7. I love my kids with a heart I never knew I had. From the time I was a young girl, I knew I didn’t want children. I think a lot of it had to do with my parent’s divorce, and the butterfly effect it had on the rest of my childhood. I didn’t like kids, felt very uncomfortable around them, and avoided them at all cost. Until I went to college, and met a wonderful woman with a wonderful family. I fell head over heels in love with her children, and I really think my relationship with those kids prepared my heart for my own. I no longer have a relationship with them or their mother, but I firmly believe God placed Tamara, Josh, Madi and Hannah in my life to show me how to love and how to parent.

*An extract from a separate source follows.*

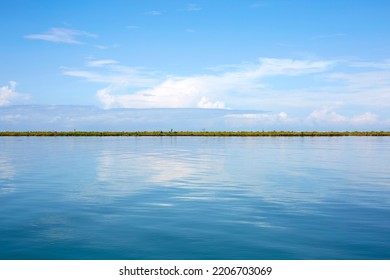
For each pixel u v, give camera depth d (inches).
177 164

8. I love myspace. Not for the typical teenage atmosphere, but for the openness of it. I have gotten to know 2 of my cousins, who I had not seen since the youngest was a baby (he’s a freshman at University of Texas at Austin now). I literally got to know Troy and A.J. via myspace, and I have stayed committed to it for that reason. Patty, the young girl I mentioned in the intro? She was Troy’s high school girlfriend, who I met once in real life, and have gotten to know since with myspace. Looooove it!!
9. I miss my best friend Shell. A lot. A lot, a lot. That’s all I’m gonna say about that…
10. My sister is the wisest (is that a word?) person I know. God has blessed (cursed) her with the gift of discernment, and she uses it so well, and so very effectively. I’m sure she gets tired of being the constant “go-to” person, but so many of her friends count her words as truth, as God-given. I am grateful that we have stayed so close, and grown in our friendship over the years. She crashed my new car when she was 14, and I still love her! There’s something special…wow, that was almost 15 years ago…I am getting so old.